Does a user_details contain more then 1 more / users and so on.
What level on normalization is best suited for your needs depends on your demands.
If you have one table with good index that would probably be faster. But on the other hand probably more difficult to maintain.
To me it look like you could skip User_Details as it probably is 1 to 1 relation with Users.
But the rest are probably alot of rows per user?
Performance considerations on big tables
"Likes" and "views" (etc) are one of the very few valid cases for 1:1 relationship _for performance. This keeps the very frequent UPDATE ... +1 from interfering with other activity and vice versa.
Bottom line: separate frequent counters in very big and busy tables.

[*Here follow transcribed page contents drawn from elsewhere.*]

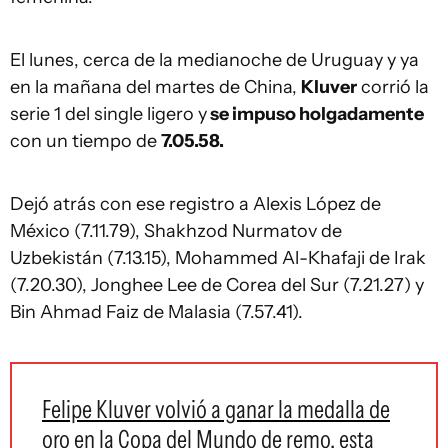
El lunes, cerca de la medianoche de Uruguay y ya
en la mañana del martes de China,
Kluver
corrió la
serie 1 del single ligero y
se impuso holgadamente
con un tiempo de
7.05.58.
Dejó atrás con ese registro a Alexis López de
México (7.11.79), Shakhzod Nurmatov de
Uzbekistán (7.13.15), Mohammed Al-Khafaji de Irak
(7.20.30), Jonghee Lee de Corea del Sur (7.21.27) y
Bin Ahmad Faiz de Malasia (7.57.41).
Felipe Kluver volvió a ganar la medalla de
oro en la Copa del Mundo de remo, esta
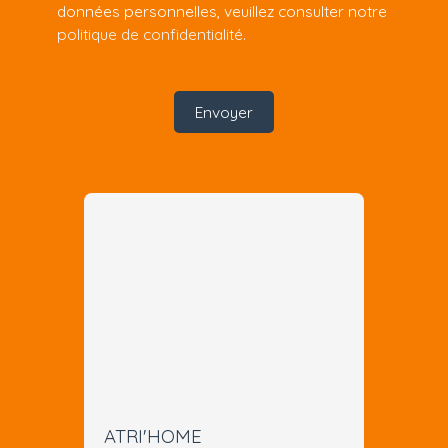
données personnelles, veuillez consulter notre
politique de confidentialité
.
Envoyer
ATRI'HOME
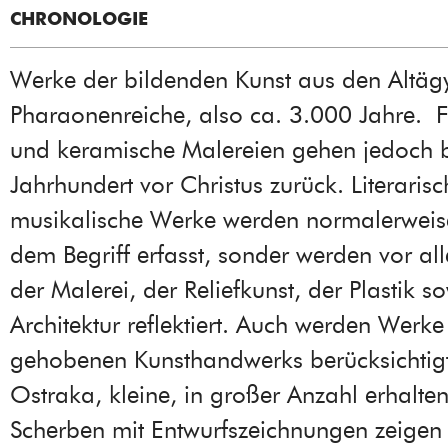
CHRONOLOGIE
Werke der bildenden Kunst aus den Altäg
Pharaonenreiche, also ca. 3.000 Jahre. F
und keramische Malereien gehen jedoch b
Jahrhundert vor Christus zurück. Literaris
musikalische Werke werden normalerweise
dem Begriff erfasst, sonder werden vor a
der Malerei, der Reliefkunst, der Plastik s
Architektur reflektiert. Auch werden Werke
gehobenen Kunsthandwerks berücksichtigt
Ostraka, kleine, in großer Anzahl erhalten
Scherben mit Entwurfszeichnungen zeigen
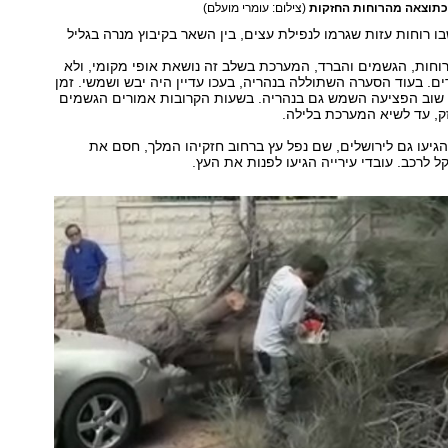
כתוצאה מהרוחות החזקות
(צילום: עומרי מועלם)
ו רוחות עזות שגרמו לנפילת עצים, בין השאר בקיבוץ מנרה בגליל
חות, הגשמים והברד, המערכת בשלב זה נושאת אופי מקומי, ולא
ים. בעוד הסערה השתוללה בנהריה, בעכו עדיין היה יבש ושמשי. זמן
 שוב הפציעה השמש גם בנהריה. בשעות הקרובות אמורים הגשמים
, עד לשיא המערכת בלילה.
גיעו גם לירושלים, שם נפל עץ ברחוב חזקיהו המלך, חסם את
ל לרכב. עובדי עירייה הגיעו לפנות את העץ.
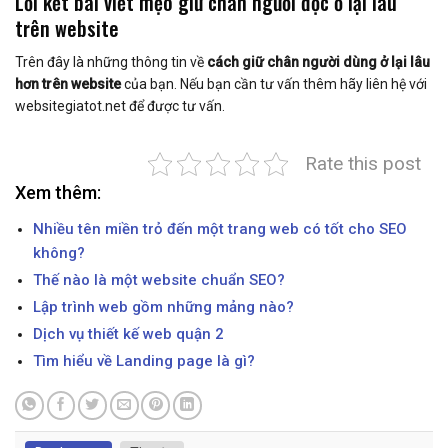
Lời kết bài viết mẹo giữ chân người đọc ở lại lâu
trên website
Trên đây là những thông tin về
cách giữ chân người dùng ở lại lâu
hơn trên website
của bạn. Nếu bạn cần tư vấn thêm hãy liên hệ với
websitegiatot.net để được tư vấn.
Rate this post
Xem thêm:
Nhiều tên miền trỏ đến một trang web có tốt cho SEO
không?
Thế nào là một website chuẩn SEO?
Lập trình web gồm những mảng nào?
Dịch vụ thiết kế web quận 2
Tìm hiểu về Landing page là gì?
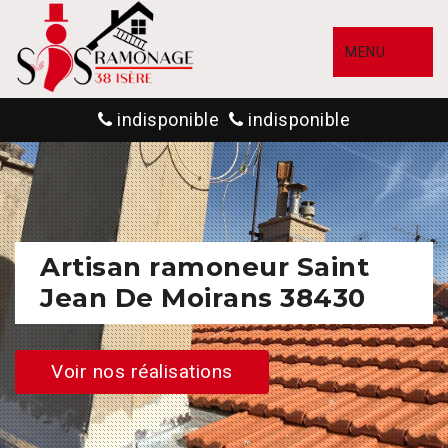
MENU
indisponible
indisponible
Artisan ramoneur Saint
Jean De Moirans 38430
Voir nos réalisations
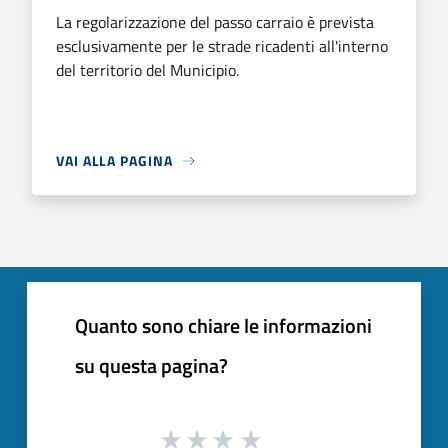
La regolarizzazione del passo carraio è prevista
esclusivamente per le strade ricadenti all'interno
del territorio del Municipio.
VAI ALLA PAGINA
Quanto sono chiare le informazioni
su questa pagina?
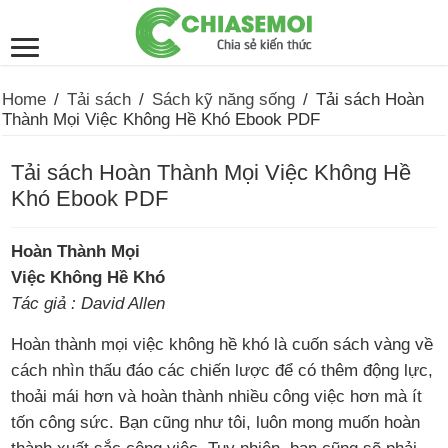
Home
/
Tải sách
/
Sách kỹ năng sống
/
Tải sách Hoàn
Thành Mọi Việc Không Hề Khó Ebook PDF
Tải sách Hoàn Thành Mọi Việc Không Hề
Khó Ebook PDF
Hoàn Thành Mọi
Việc Không Hề Khó
Tác giả : David Allen
Hoàn thành mọi việc không hề khó là cuốn sách vàng về
cách nhìn thấu đáo các chiến lược để có thêm động lực,
thoải mái hơn và hoàn thành nhiều công việc hơn mà ít
tốn công sức. Bạn cũng như tôi, luôn mong muốn hoàn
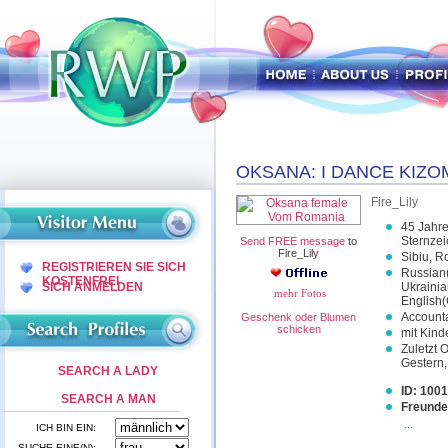
OKSANA: I DANCE KIZOM
Fire_Lily
45 Jahre 
Sternzei
Send FREE message
to
Fire_Lily
Sibiu, 
REGISTRIEREN SIE SICH
Russian(
KOSTENFREI
SICH ANMELDEN
Ukrainia
mehr Fotos
English(
Account
Geschenk oder Blumen
schicken
mit Kind
Zuletzt O
Gestern,
SEARCH A LADY
ID: 100
SEARCH A MAN
Freunde
...
ICH BIN EIN:
SUCHE EINE(N):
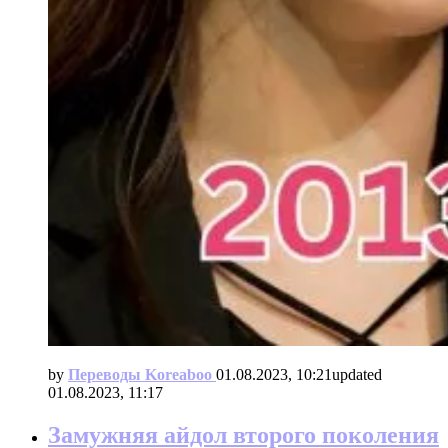
by
Переводы Koreaboo
01.08.2023, 10:21
updated
01.08.2023, 11:17
Замужняя айдол второго поколения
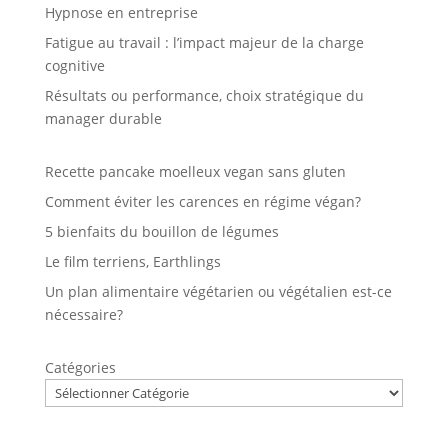
Hypnose en entreprise
Fatigue au travail : l’impact majeur de la charge
cognitive
Résultats ou performance, choix stratégique du
manager durable
Recette pancake moelleux vegan sans gluten
Comment éviter les carences en régime végan?
5 bienfaits du bouillon de légumes
Le film terriens, Earthlings
Un plan alimentaire végétarien ou végétalien est-ce
nécessaire?
Catégories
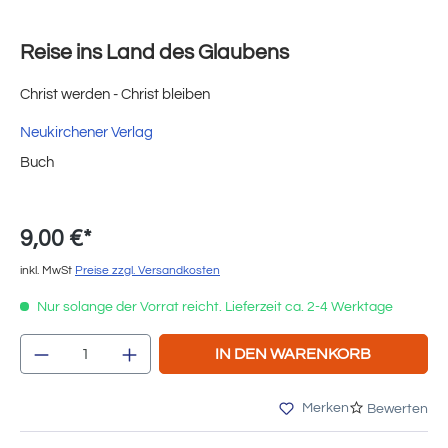
Reise ins Land des Glaubens
Christ werden - Christ bleiben
Neukirchener Verlag
Buch
9,00 €*
inkl. MwSt
Preise zzgl. Versandkosten
Nur solange der Vorrat reicht. Lieferzeit ca. 2-4 Werktage
Produkt Anzahl: Gib den gewünschten Wert e
IN DEN WARENKORB
Merken
Bewerten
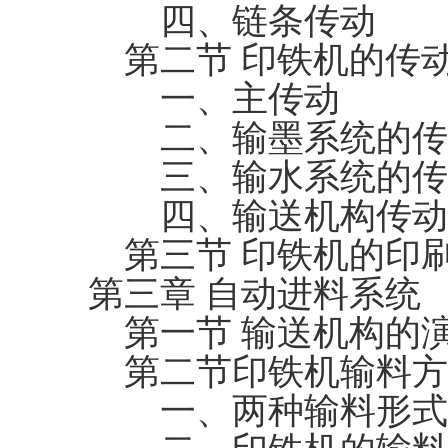
四、链条传动
第二节 印铁机的传
一、主传动
二、输墨系统的传
三、输水系统的传
四、输送机构传动
第三节 印铁机的印
第三章 自动进料系统
第一节 输送机构的
第二节印铁机输料方
一、两种输料形式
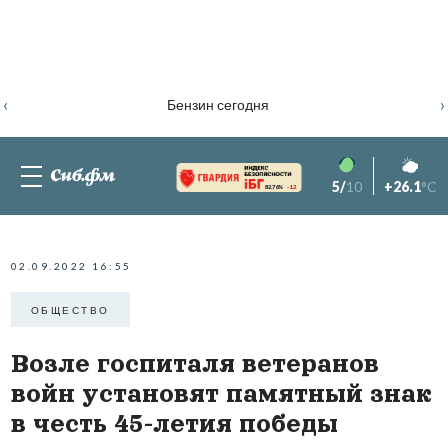
‹
›
Бензин сегодня
5/
10
+26.1
°C
82.76%
-1.2
02.09.2022 16:55
ОБЩЕСТВО
Возле госпиталя ветеранов
войн установят памятный знак
в честь 45-летия победы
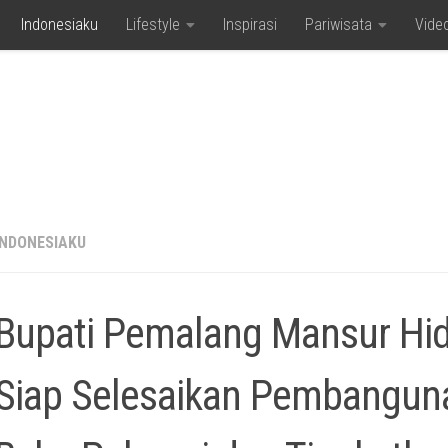
Indonesiaku
Lifestyle
Inspirasi
Pariwisata
Vide
INDONESIAKU
Bupati Pemalang Mansur Hi
Siap Selesaikan Pembanguna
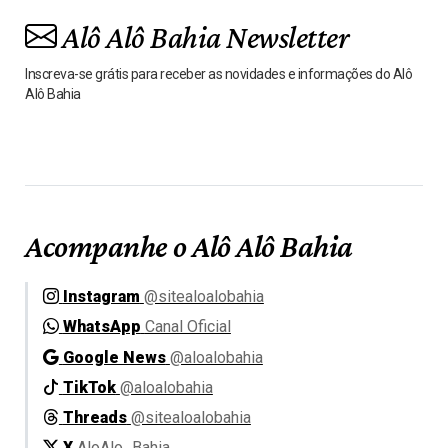
Alô Alô Bahia Newsletter
Inscreva-se grátis para receber as novidades e informações do Alô
Alô Bahia
Acompanhe o Alô Alô Bahia
Instagram
@sitealoalobahia
WhatsApp
Canal Oficial
Google News
@aloalobahia
TikTok
@aloalobahia
Threads
@sitealoalobahia
X
AloAlo_Bahia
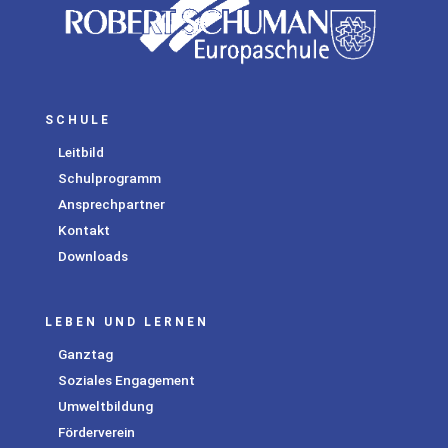
SCHULE
Leitbild
Schulprogramm
Ansprechpartner
Kontakt
Downloads
LEBEN UND LERNEN
Ganztag
Soziales Engagement
Umweltbildung
Förderverein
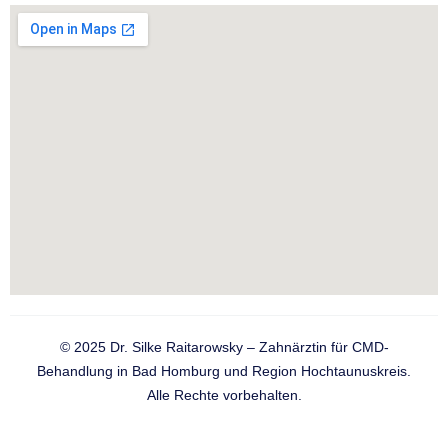
© 2025 Dr. Silke Raitarowsky – Zahnärztin für CMD-
Behandlung in Bad Homburg und Region Hochtaunuskreis.
Alle Rechte vorbehalten.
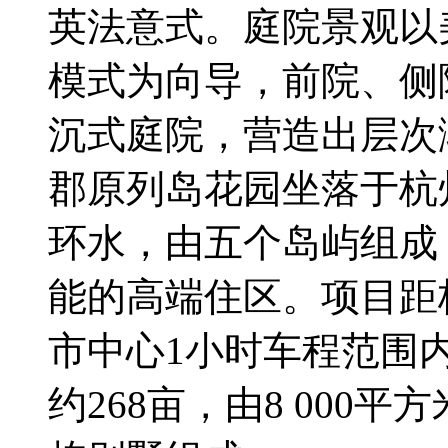
英法意式。庭院景观以
模式为向导，前院、侧
沉式庭院，营造出层次
郡原列岛花园坐落于杭
环水，由五个岛屿组成
能的高端住区。项目距
市中心1小时车程范围
约268亩，由8 000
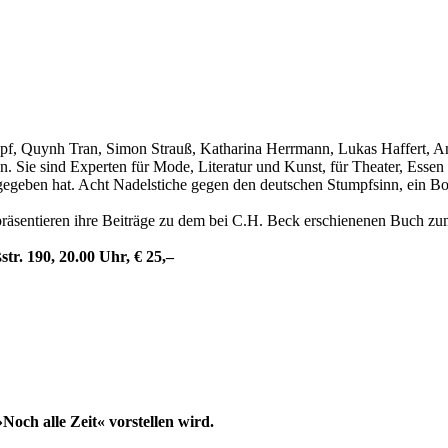
opf, Quynh Tran, Simon Strauß, Katharina Herrmann, Lukas Haffert, 
n. Sie sind Experten für Mode, Literatur und Kunst, für Theater, Essen 
egeben hat. Acht Nadelstiche gegen den deutschen Stumpfsinn, ein Boo
äsentieren ihre Beiträge zu dem bei C.H. Beck erschienenen Buch zum
tr. 190, 20.00 Uhr, € 25,–
och alle Zeit« vorstellen wird.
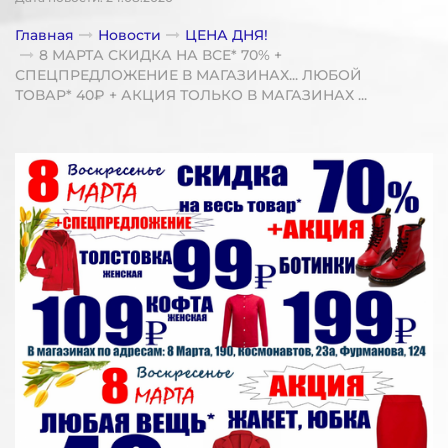
Главная
Новости
ЦЕНА ДНЯ!
8 МАРТА СКИДКА НА ВСЕ* 70% +
СПЕЦПРЕДЛОЖЕНИЕ В МАГАЗИНАХ... ЛЮБОЙ
ТОВАР* 40₽ + АКЦИЯ ТОЛЬКО В МАГАЗИНАХ ...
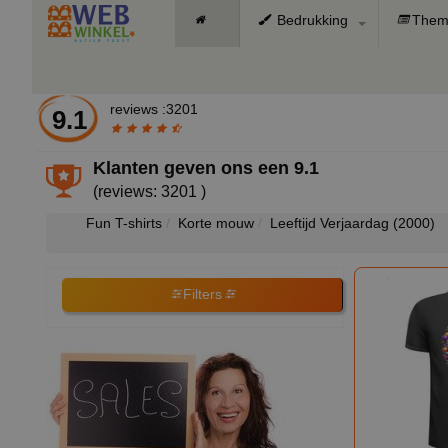
Bedrukking
Them
reviews :3201
9.1
Klanten geven ons een
9.1
(reviews: 3201 )
Fun T-shirts
Korte mouw
Leeftijd Verjaardag
(2000)
Filters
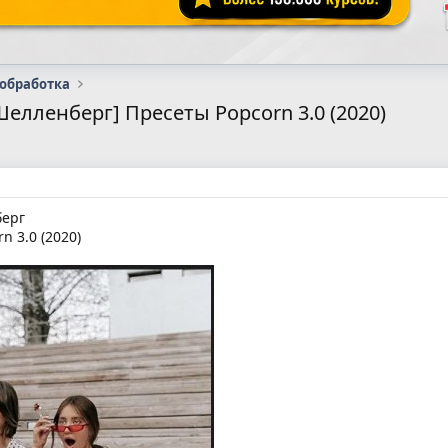
 обработка
елленберг] Пресеты Popcorn 3.0 (2020)
ерг
n 3.0 (2020)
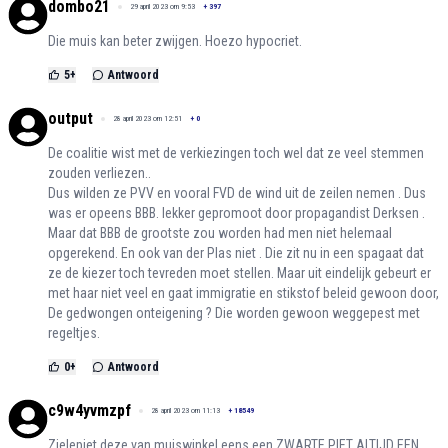
dombo21
29 april 2023 om 9:53
+
397
Die muis kan beter zwijgen. Hoezo hypocriet.
5
+
Antwoord
output
28 april 2023 om 12:51
+
0
De coalitie wist met de verkiezingen toch wel dat ze veel stemmen
zouden verliezen..
Dus wilden ze PVV en vooral FVD de wind uit de zeilen nemen . Dus
was er opeens BBB. lekker gepromoot door propagandist Derksen .
Maar dat BBB de grootste zou worden had men niet helemaal
opgerekend. En ook van der Plas niet . Die zit nu in een spagaat dat
ze de kiezer toch tevreden moet stellen. Maar uit eindelijk gebeurt er
met haar niet veel en gaat immigratie en stikstof beleid gewoon door,
De gedwongen onteigening ? Die worden gewoon weggepest met
regeltjes.
0
+
Antwoord
c9w4yvmzpf
28 april 2023 om 11:13
+
18549
Zielepiet deze van muiswinkel eens een ZWARTE PIET ALTIJD EEN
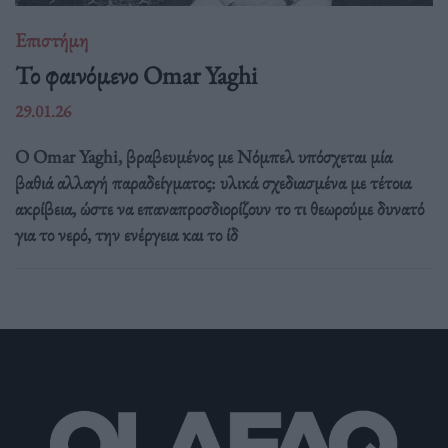
Επιστήμη
Το φαινόμενο Omar Yaghi
29.01.26
Ο Omar Yaghi, βραβευμένος με Νόμπελ υπόσχεται μία
βαθιά αλλαγή παραδείγματος: υλικά σχεδιασμένα με τέτοια
ακρίβεια, ώστε να επαναπροσδιορίζουν το τι θεωρούμε δυνατό
για το νερό, την ενέργεια και το ίδ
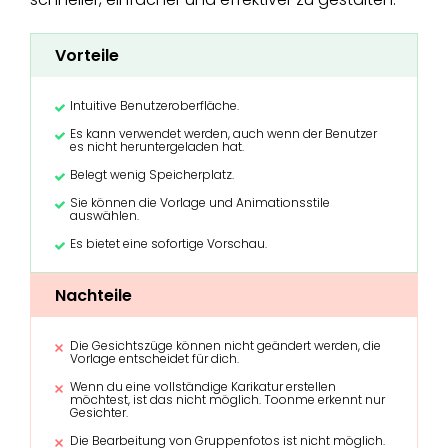
Vorteile
Intuitive Benutzeroberfläche.
Es kann verwendet werden, auch wenn der Benutzer
es nicht heruntergeladen hat.
Belegt wenig Speicherplatz.
Sie können die Vorlage und Animationsstile
auswählen.
Es bietet eine sofortige Vorschau.
Nachteile
Die Gesichtszüge können nicht geändert werden, die
Vorlage entscheidet für dich.
Wenn du eine vollständige Karikatur erstellen
möchtest, ist das nicht möglich. Toonme erkennt nur
Gesichter.
Die Bearbeitung von Gruppenfotos ist nicht möglich.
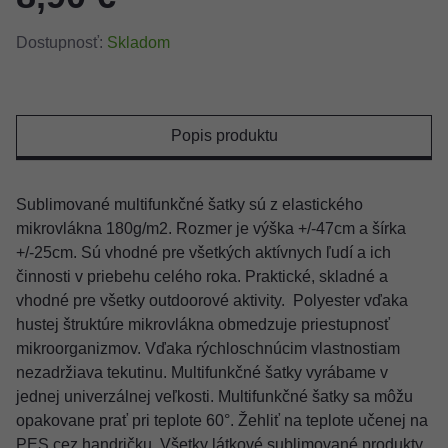
Dostupnosť:
Skladom
Popis produktu
Sublimované multifunkčné šatky sú z elastického
mikrovlákna 180g/m2. Rozmer je výška +/-47cm a šírka
+/-25cm. Sú vhodné pre všetkých aktívnych ľudí a ich
činnosti v priebehu celého roka. Praktické, skladné a
vhodné pre všetky outdoorové aktivity. Polyester vďaka
hustej štruktúre mikrovlákna obmedzuje priestupnosť
mikroorganizmov. Vďaka rýchloschnúcim vlastnostiam
nezadržiava tekutinu. Multifunkčné šatky vyrábame v
jednej univerzálnej veľkosti. Multifunkčné šatky sa môžu
opakovane prať pri teplote 60°. Žehliť na teplote učenej na
PES cez handričku. Všetky látkové sublimované produkty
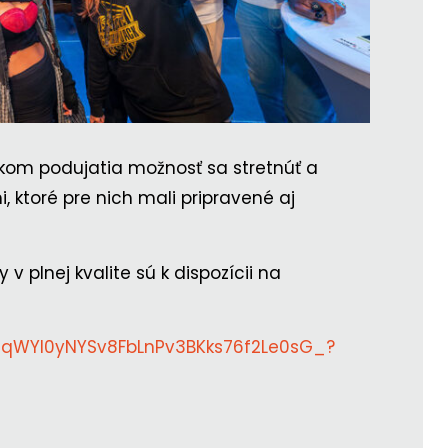
atkom podujatia možnosť sa stretnúť a
, ktoré pre nich mali pripravené aj
 v plnej kvalite sú k dispozícii na
s/1qWYl0yNYSv8FbLnPv3BKks76f2Le0sG_?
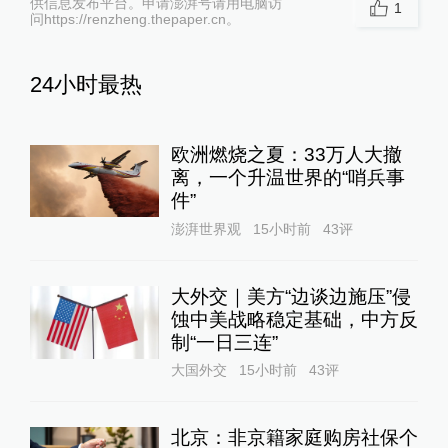
供信息发布平台。申请澎湃号请用电脑访
1
问https://renzheng.thepaper.cn。
24小时最热
欧洲燃烧之夏：33万人大撤
离，一个升温世界的“哨兵事
件”
澎湃世界观
15小时前
43
评
大外交｜美方“边谈边施压”侵
蚀中美战略稳定基础，中方反
制“一日三连”
大国外交
15小时前
43
评
北京：非京籍家庭购房社保个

Another possible case is where you have a group of columns that are rarely present. Rather than having a bunch of nulls, have a separate table that is related 1:1, or more aptly phrased "1:rarely". Then use LEFT JOIN only when you need those columns. And use COALESCE() when you need to turn NULL into 0.
Bottom Line: It depends.
Limit search conditions to one table. An INDEX cannot reference columns in different tables, so a WHERE clause that filters on multiple columns might use an index on one table, but then have to work harder to continue the filtering columns in other tables. This issue is especially bad if "ranges" are involved.
Bottom line: Don't move such columns into a separate table.
TEXT and BLOB columns can be bulky, and this can cause performance issues, especially if you unnecessarily say SELECT *. Such columns are stored "off-record" (in InnoDB). This means that the extra cost of fetching them may involve an extra disk hit(s).
Bottom line: InnoDB is already taking care of this performance 'problem'.